• [What you have to do] Could you repeat exactly the lines below, from the line containing "backpack <311 493>" through the last one, both included, while leaving out any pictures?

• [Data to process]

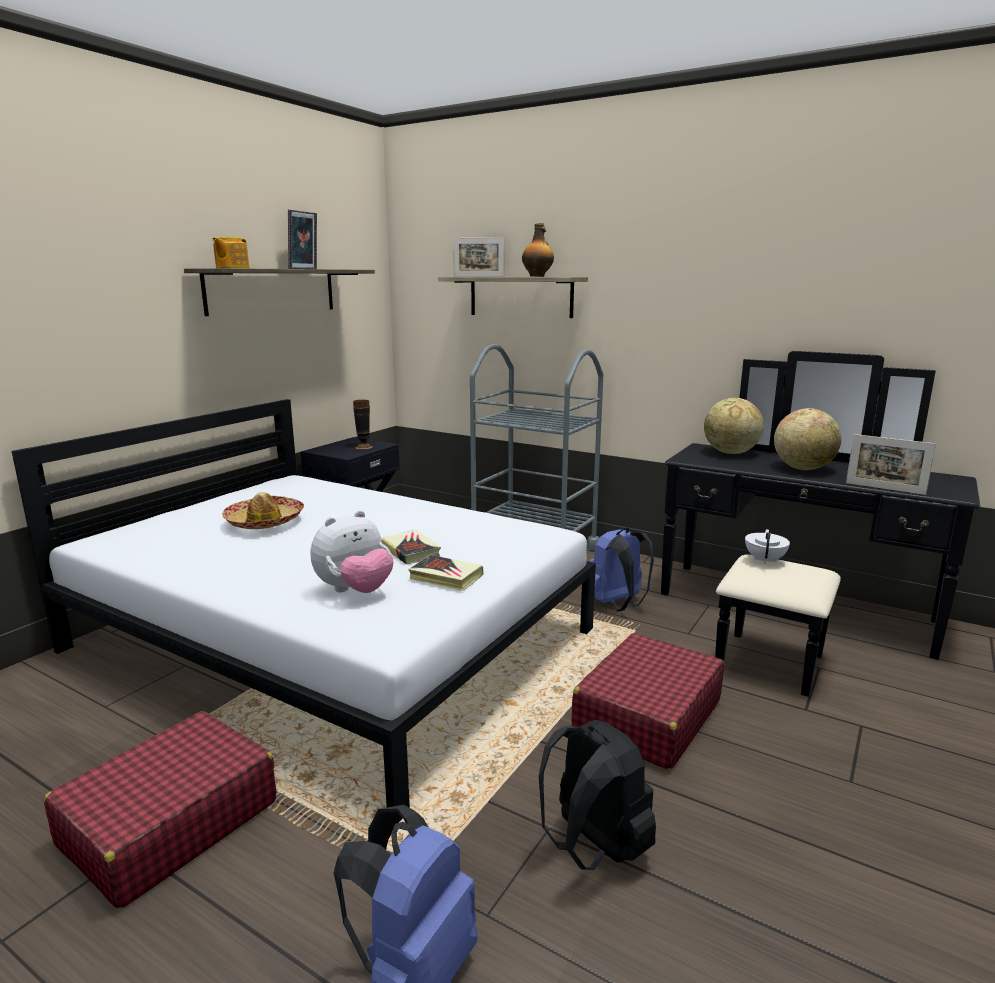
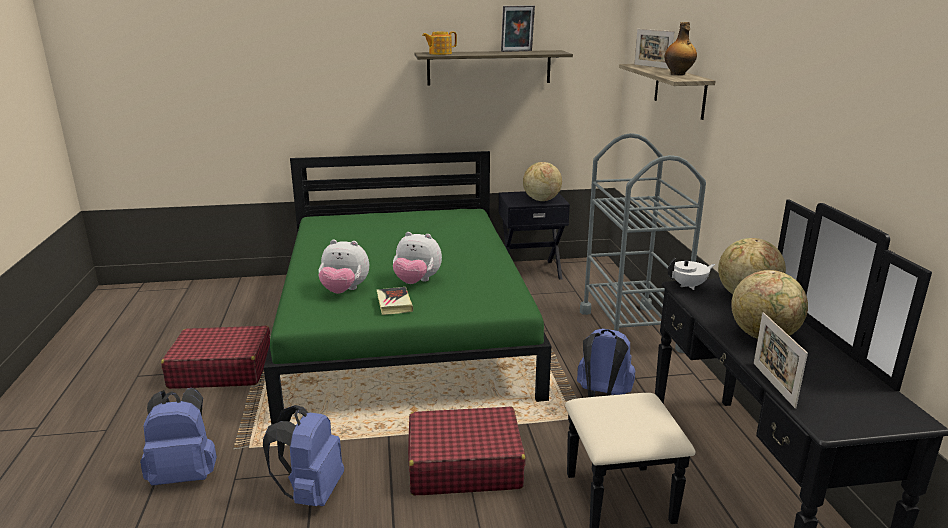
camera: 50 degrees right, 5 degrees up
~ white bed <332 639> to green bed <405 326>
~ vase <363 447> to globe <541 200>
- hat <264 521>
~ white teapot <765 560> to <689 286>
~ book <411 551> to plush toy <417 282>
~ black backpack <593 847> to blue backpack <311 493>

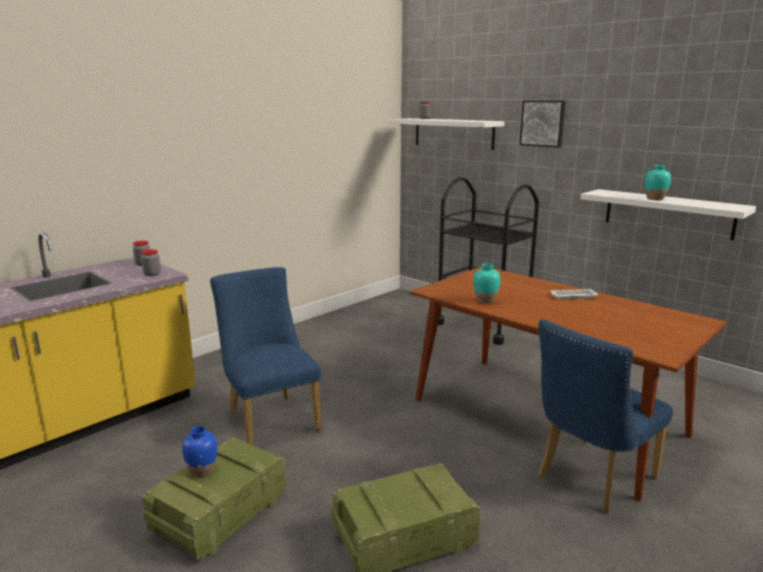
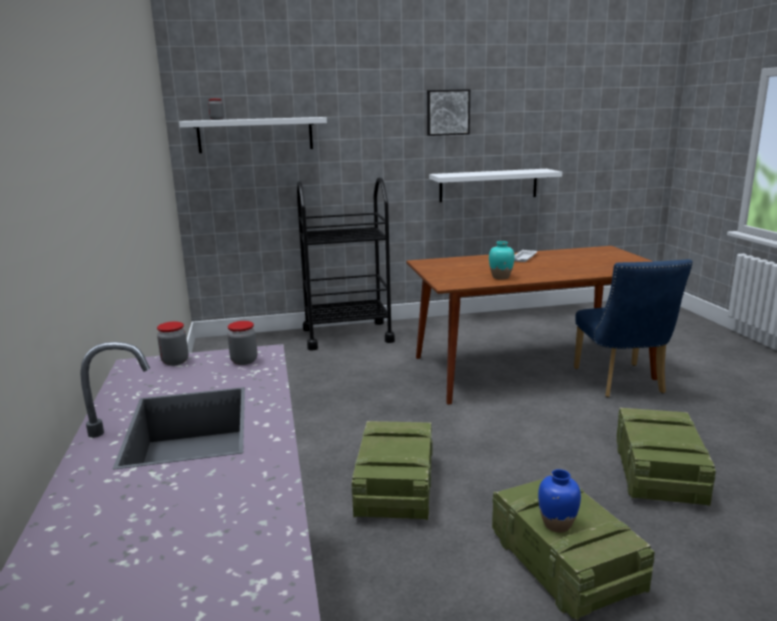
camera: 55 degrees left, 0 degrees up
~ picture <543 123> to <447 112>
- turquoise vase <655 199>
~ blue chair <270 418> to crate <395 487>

• [Final answer]
~ black backpack <593 847> to blue backpack <311 493>

camera: 55 degrees left, 0 degrees up
~ picture <543 123> to <447 112>
- turquoise vase <655 199>
~ blue chair <270 418> to crate <395 487>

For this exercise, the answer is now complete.